Irving Plaza in New York City is one of the venues that helped establish singer-songwriter Ani DiFranco as a singular talent. Independent, adored and prolific, DiFranco’s latest “Revolutionary Love” is her 22nd album. Critics are calling the album “searing” and “hopeful.” “Revolutionary Love” is also heavily influenced by jazz.
“For me, it’s basically about showing up to the hard labor of good change, of truth and justice with love in your heart,” she told CBS News’ Jeff Glor.
One of the videos for the new album got her cited for trespassing on oil company land, an act of artistic activism that put DiFranco before a judge.
“You just got arrested recently and were in court this morning?” Glor asked.
“Yes. Zoom court. Zoom court is about as fun as Zoom anything,” DiFranco laughed.
Her passions have taken her around the world many times over. The Buffalo, New York-bornsongwriter grew up in a house with no walls, which she said did not work so great because her family was not at peace.
“My mother was an architect and my father an engineer. And this was their baby. This was their project, this house. It was a carriage house that they turned into our family abode,” she said. “And their vision was to have no walls. To have only intimacy and togetherness, I guess. The only door was on the bathroom.”
At the age of nine, DiFranco met a local musician who introduced her to the Buffalo folk scene. She moved out of her house when she was 15 years old and, by the early 1990s, wound up in New York City, where she became an indie star.
Sixteen years ago, she made a move to New Orleans, finding motherhood and a hard challenge for her: marriage. DiFranco said she wrote her new album while in her second marriage.
“And it was really difficult for my fella for a lotta years when the kids were little, and he was holding down the fort all by himself. And, you know, you are struggling in these different spheres, and you grow apart. And resentments build. But this album, this new album of mine, is sort of like the breakup album without the breakup. We made it through,” she said.
DiFranco has produced and distributed every single one of her albums independently on Righteous Babe Records. She said she sometimes regretted not doing a major record studio album and working with a.

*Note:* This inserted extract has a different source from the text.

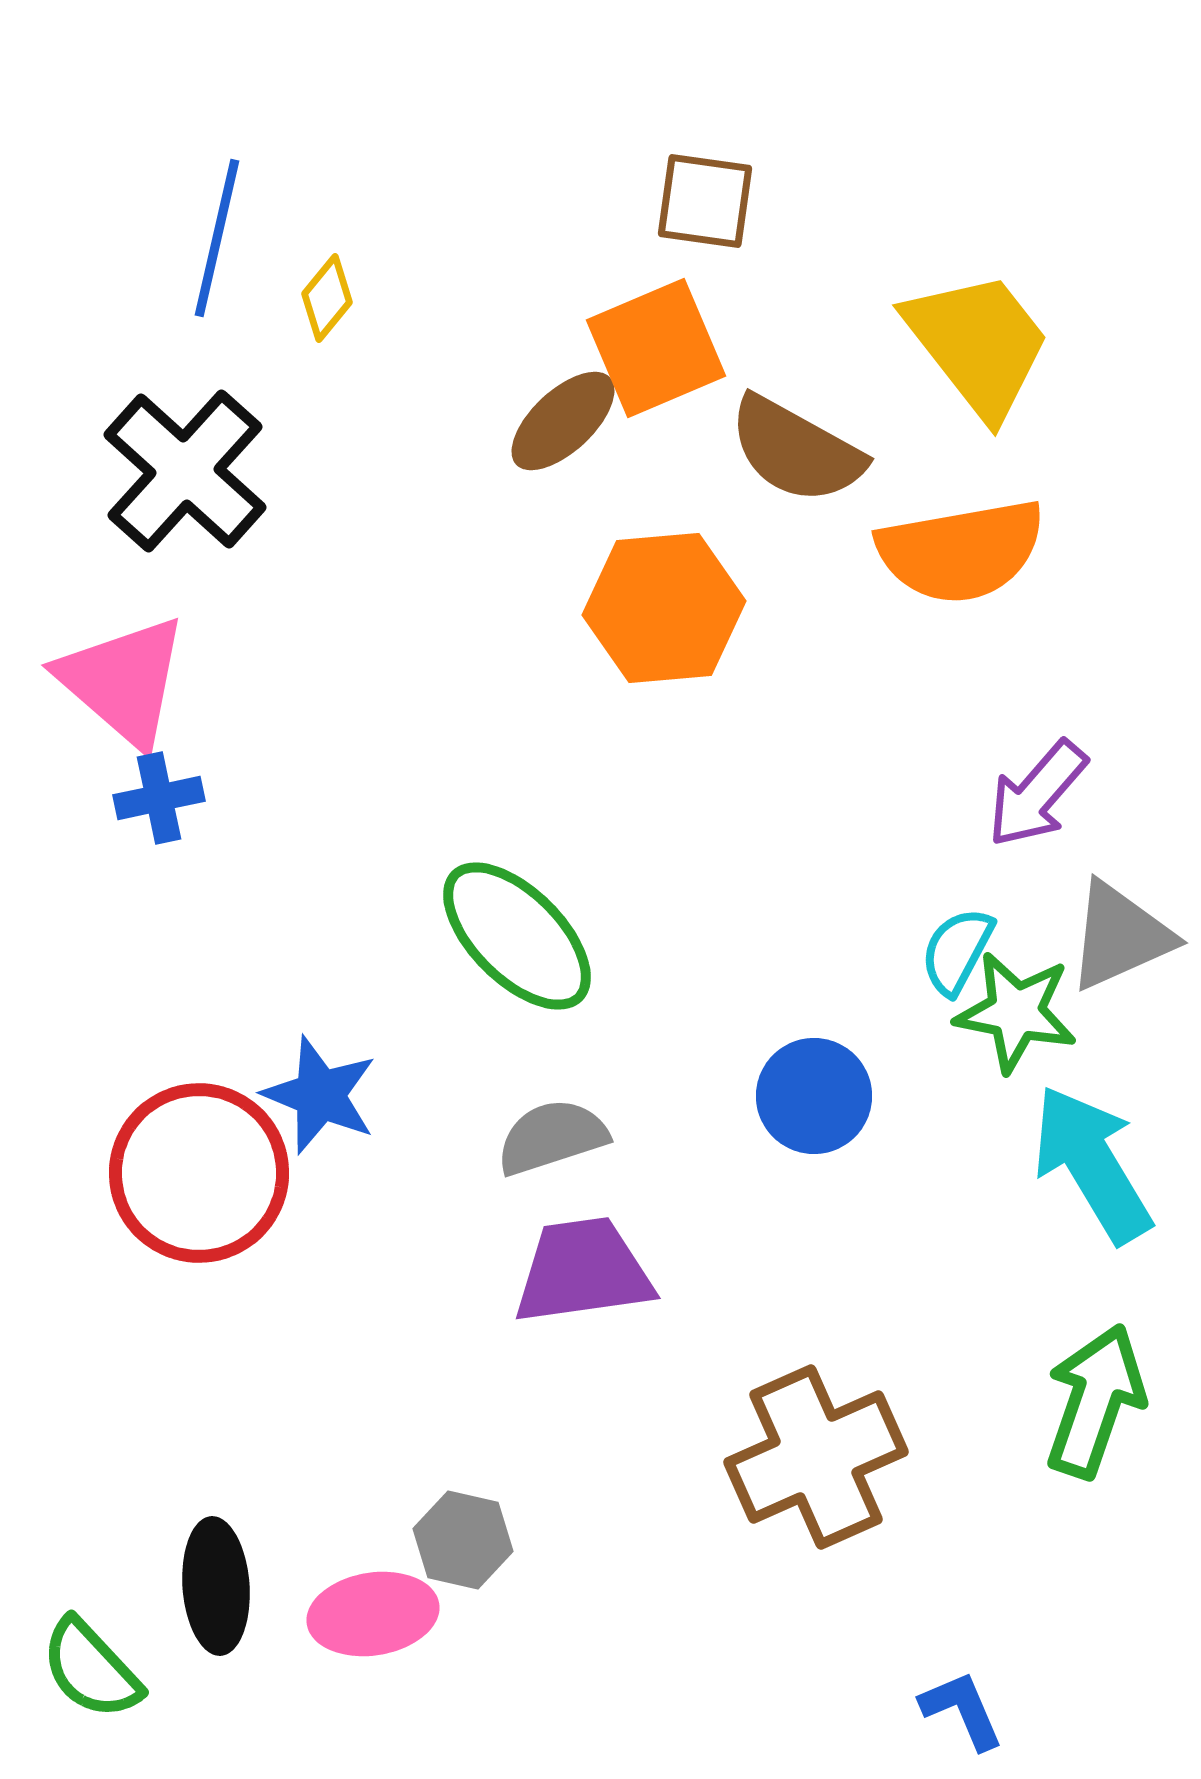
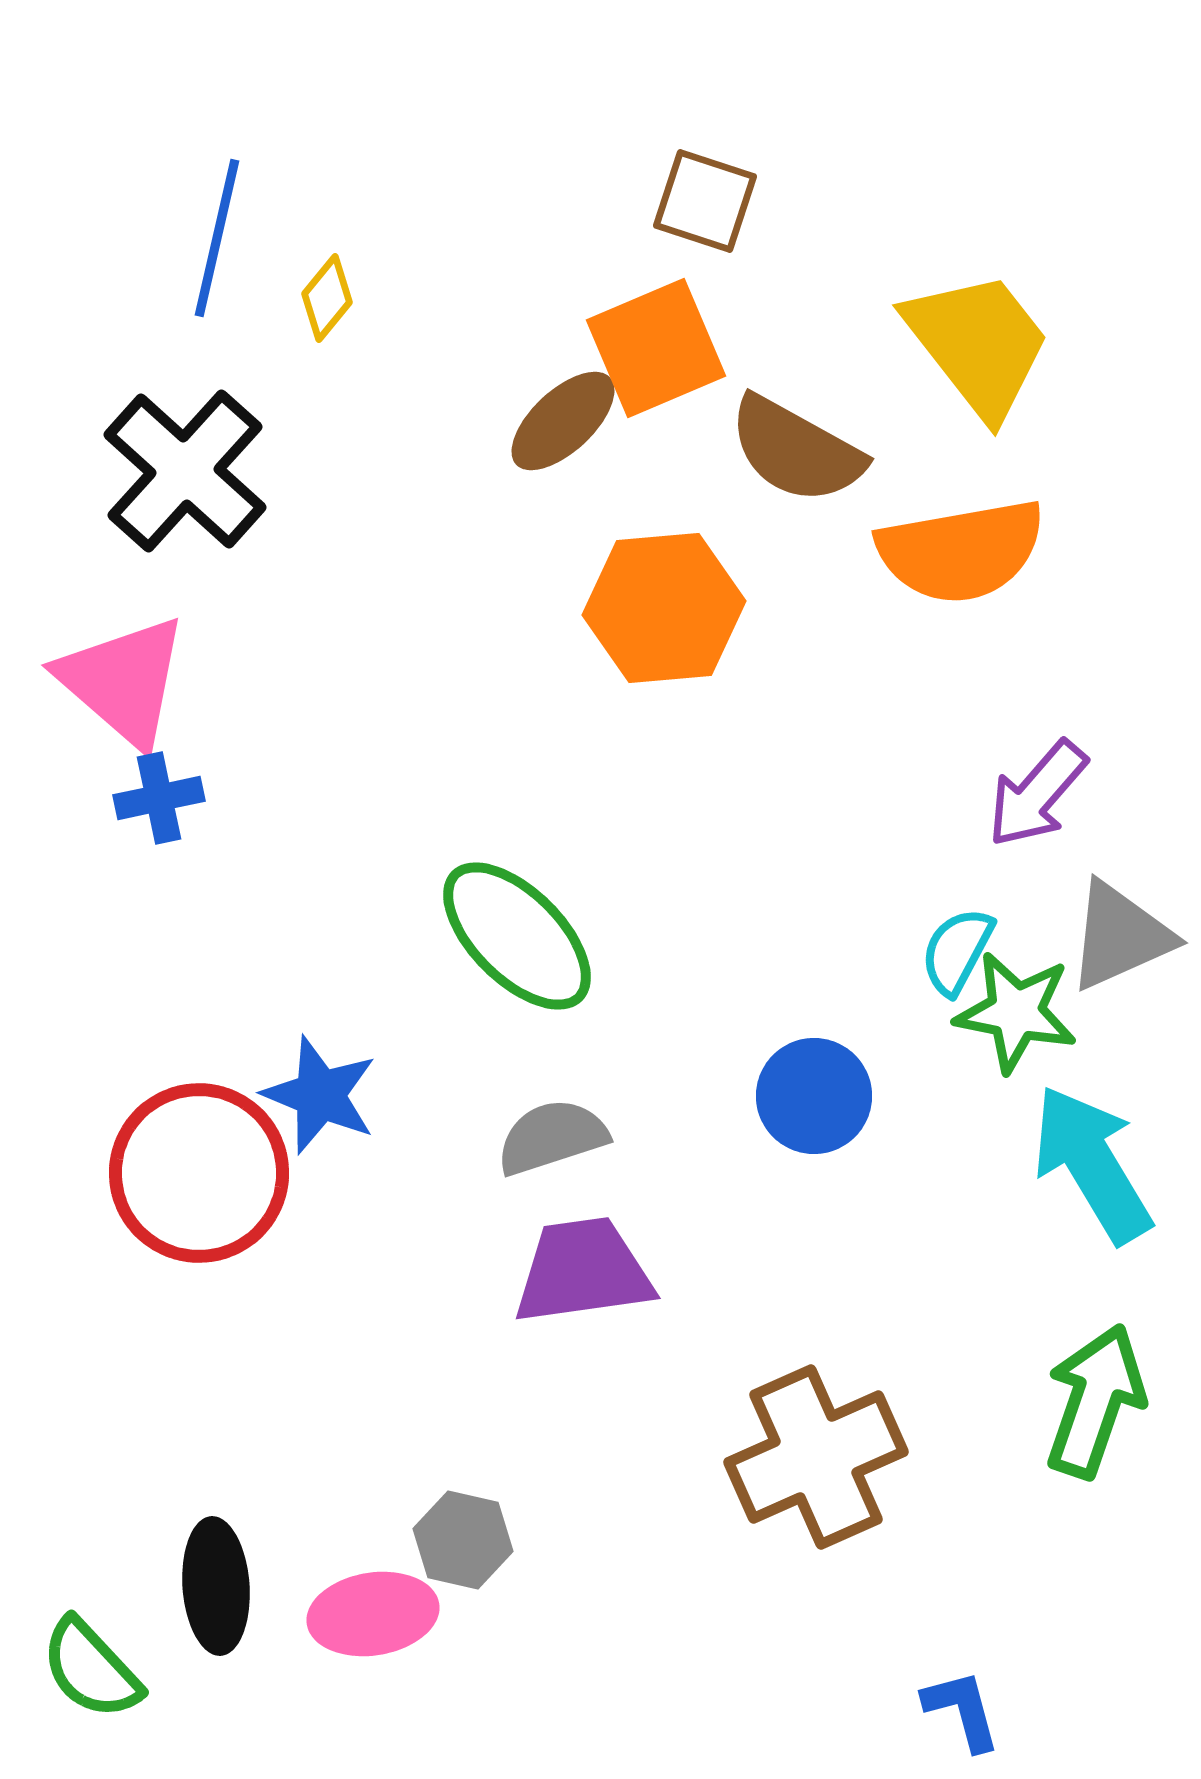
brown square: rotated 10 degrees clockwise
blue L-shape: rotated 8 degrees clockwise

“I look back at some of the things that I’ve recorded forever, and I think, ‘Dang. Those are some good songs, and I didn’t do them justice,'” she recalled. “And if only I had brought in the team of professionals, you know, I was just a kid with … a stubborn kid who was just like, ‘I’m not gonna wait around for the team of professionals. I’m gonna do it. It’s not perfect, but hey.’ But sometimes I do look back at my records, and I think, ‘Sorry, songs.'”
DiFranco’s brutal honesty is something her dedicated fans have seen for more than three decades, and she said she hopes she made a difference.
“I hope that I have helped more than I’ve harmed,” DiFranco said.” It always felt ironic that I was described again and again and again for decades as an angry woman, you know? ‘Cause, you know, and then…”
“It’s an easy label. It’s an easy label,” Glor said.
“Yeah. But I feel like I’ve always come from that place of revolutionary love. I love my country and that’s why I fight for it in my way you know it is all out of love,” she said.